# THE PROBLEM:
Every line of the data must appear again in the answer, exactly as written.

# Saved data entries:
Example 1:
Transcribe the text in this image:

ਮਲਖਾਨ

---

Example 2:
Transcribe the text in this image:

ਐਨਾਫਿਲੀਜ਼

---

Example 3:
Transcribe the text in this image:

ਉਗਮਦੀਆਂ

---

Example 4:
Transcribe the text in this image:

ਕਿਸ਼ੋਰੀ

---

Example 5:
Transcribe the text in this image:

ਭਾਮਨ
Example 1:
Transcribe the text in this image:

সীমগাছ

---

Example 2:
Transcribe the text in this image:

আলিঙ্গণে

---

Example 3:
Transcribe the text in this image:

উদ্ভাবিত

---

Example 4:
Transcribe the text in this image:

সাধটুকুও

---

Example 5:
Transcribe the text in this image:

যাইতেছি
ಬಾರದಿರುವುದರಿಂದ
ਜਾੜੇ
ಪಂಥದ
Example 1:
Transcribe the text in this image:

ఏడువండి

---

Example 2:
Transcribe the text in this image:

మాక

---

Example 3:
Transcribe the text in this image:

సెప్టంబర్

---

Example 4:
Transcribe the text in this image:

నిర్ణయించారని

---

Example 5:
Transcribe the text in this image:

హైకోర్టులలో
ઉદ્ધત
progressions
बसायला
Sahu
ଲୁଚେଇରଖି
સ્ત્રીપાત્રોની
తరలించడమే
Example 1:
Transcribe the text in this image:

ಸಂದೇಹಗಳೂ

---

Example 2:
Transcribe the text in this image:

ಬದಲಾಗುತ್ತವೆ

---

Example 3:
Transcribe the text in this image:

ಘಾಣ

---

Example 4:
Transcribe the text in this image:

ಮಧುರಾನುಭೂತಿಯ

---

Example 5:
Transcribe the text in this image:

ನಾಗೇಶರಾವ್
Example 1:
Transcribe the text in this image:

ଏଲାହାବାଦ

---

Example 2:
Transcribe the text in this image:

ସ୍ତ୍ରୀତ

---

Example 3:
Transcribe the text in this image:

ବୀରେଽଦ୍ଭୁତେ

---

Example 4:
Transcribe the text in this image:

# SOLUTION TO THE PROBLEM:
Example 1:
Transcribe the text in this image:

ਮਲਖਾਨ

---

Example 2:
Transcribe the text in this image:

ਐਨਾਫਿਲੀਜ਼

---

Example 3:
Transcribe the text in this image:

ਉਗਮਦੀਆਂ

---

Example 4:
Transcribe the text in this image:

ਕਿਸ਼ੋਰੀ

---

Example 5:
Transcribe the text in this image:

ਭਾਮਨ
Example 1:
Transcribe the text in this image:

সীমগাছ

---

Example 2:
Transcribe the text in this image:

আলিঙ্গণে

---

Example 3:
Transcribe the text in this image:

উদ্ভাবিত

---

Example 4:
Transcribe the text in this image:

সাধটুকুও

---

Example 5:
Transcribe the text in this image:

যাইতেছি
ಬಾರದಿರುವುದರಿಂದ
ਜਾੜੇ
ಪಂಥದ
Example 1:
Transcribe the text in this image:

ఏడువండి

---

Example 2:
Transcribe the text in this image:

మాక

---

Example 3:
Transcribe the text in this image:

సెప్టంబర్

---

Example 4:
Transcribe the text in this image:

నిర్ణయించారని

---

Example 5:
Transcribe the text in this image:

హైకోర్టులలో
ઉદ્ધત
progressions
बसायला
Sahu
ଲୁଚେଇରଖି
સ્ત્રીપાત્રોની
తరలించడమే
Example 1:
Transcribe the text in this image:

ಸಂದೇಹಗಳೂ

---

Example 2:
Transcribe the text in this image:

ಬದಲಾಗುತ್ತವೆ

---

Example 3:
Transcribe the text in this image:

ಘಾಣ

---

Example 4:
Transcribe the text in this image:

ಮಧುರಾನುಭೂತಿಯ

---

Example 5:
Transcribe the text in this image:

ನಾಗೇಶರಾವ್
Example 1:
Transcribe the text in this image:

ଏଲାହାବାଦ

---

Example 2:
Transcribe the text in this image:

ସ୍ତ୍ରୀତ

---

Example 3:
Transcribe the text in this image:

ବୀରେଽଦ୍ଭୁତେ

---

Example 4:
Transcribe the text in this image:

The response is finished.